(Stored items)
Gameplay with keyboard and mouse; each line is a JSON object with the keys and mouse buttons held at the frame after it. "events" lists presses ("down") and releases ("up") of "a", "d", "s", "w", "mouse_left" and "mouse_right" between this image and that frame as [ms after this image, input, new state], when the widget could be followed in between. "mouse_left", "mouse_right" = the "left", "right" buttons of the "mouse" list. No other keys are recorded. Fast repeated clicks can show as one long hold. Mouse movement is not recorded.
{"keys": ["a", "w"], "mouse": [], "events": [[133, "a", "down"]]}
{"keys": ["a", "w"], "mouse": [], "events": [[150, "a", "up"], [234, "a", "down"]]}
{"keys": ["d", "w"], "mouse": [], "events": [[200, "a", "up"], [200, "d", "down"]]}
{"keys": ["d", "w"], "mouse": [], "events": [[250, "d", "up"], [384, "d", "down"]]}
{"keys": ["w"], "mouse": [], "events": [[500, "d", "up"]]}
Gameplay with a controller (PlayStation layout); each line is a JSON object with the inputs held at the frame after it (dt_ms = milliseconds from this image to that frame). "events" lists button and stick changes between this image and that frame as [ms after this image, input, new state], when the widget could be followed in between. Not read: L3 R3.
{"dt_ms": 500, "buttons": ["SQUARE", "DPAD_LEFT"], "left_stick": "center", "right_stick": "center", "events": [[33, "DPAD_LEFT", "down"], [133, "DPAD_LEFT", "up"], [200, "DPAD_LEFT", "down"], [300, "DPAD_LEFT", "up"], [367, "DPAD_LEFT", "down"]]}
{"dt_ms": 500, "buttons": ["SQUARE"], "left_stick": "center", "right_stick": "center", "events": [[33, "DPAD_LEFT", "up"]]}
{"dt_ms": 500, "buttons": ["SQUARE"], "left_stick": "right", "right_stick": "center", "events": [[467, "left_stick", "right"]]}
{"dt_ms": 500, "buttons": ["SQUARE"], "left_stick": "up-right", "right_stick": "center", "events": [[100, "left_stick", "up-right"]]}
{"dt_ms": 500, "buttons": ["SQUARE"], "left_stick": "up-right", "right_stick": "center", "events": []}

• What is required:
In this exercise, the data above is to be printed exactly.

• Result of the task:
Gameplay with keyboard and mouse; each line is a JSON object with the keys and mouse buttons held at the frame after it. "events" lists presses ("down") and releases ("up") of "a", "d", "s", "w", "mouse_left" and "mouse_right" between this image and that frame as [ms after this image, input, new state], when the widget could be followed in between. "mouse_left", "mouse_right" = the "left", "right" buttons of the "mouse" list. No other keys are recorded. Fast repeated clicks can show as one long hold. Mouse movement is not recorded.
{"keys": ["a", "w"], "mouse": [], "events": [[133, "a", "down"]]}
{"keys": ["a", "w"], "mouse": [], "events": [[150, "a", "up"], [234, "a", "down"]]}
{"keys": ["d", "w"], "mouse": [], "events": [[200, "a", "up"], [200, "d", "down"]]}
{"keys": ["d", "w"], "mouse": [], "events": [[250, "d", "up"], [384, "d", "down"]]}
{"keys": ["w"], "mouse": [], "events": [[500, "d", "up"]]}
Gameplay with a controller (PlayStation layout); each line is a JSON object with the inputs held at the frame after it (dt_ms = milliseconds from this image to that frame). "events" lists button and stick changes between this image and that frame as [ms after this image, input, new state], when the widget could be followed in between. Not read: L3 R3.
{"dt_ms": 500, "buttons": ["SQUARE", "DPAD_LEFT"], "left_stick": "center", "right_stick": "center", "events": [[33, "DPAD_LEFT", "down"], [133, "DPAD_LEFT", "up"], [200, "DPAD_LEFT", "down"], [300, "DPAD_LEFT", "up"], [367, "DPAD_LEFT", "down"]]}
{"dt_ms": 500, "buttons": ["SQUARE"], "left_stick": "center", "right_stick": "center", "events": [[33, "DPAD_LEFT", "up"]]}
{"dt_ms": 500, "buttons": ["SQUARE"], "left_stick": "right", "right_stick": "center", "events": [[467, "left_stick", "right"]]}
{"dt_ms": 500, "buttons": ["SQUARE"], "left_stick": "up-right", "right_stick": "center", "events": [[100, "left_stick", "up-right"]]}
{"dt_ms": 500, "buttons": ["SQUARE"], "left_stick": "up-right", "right_stick": "center", "events": []}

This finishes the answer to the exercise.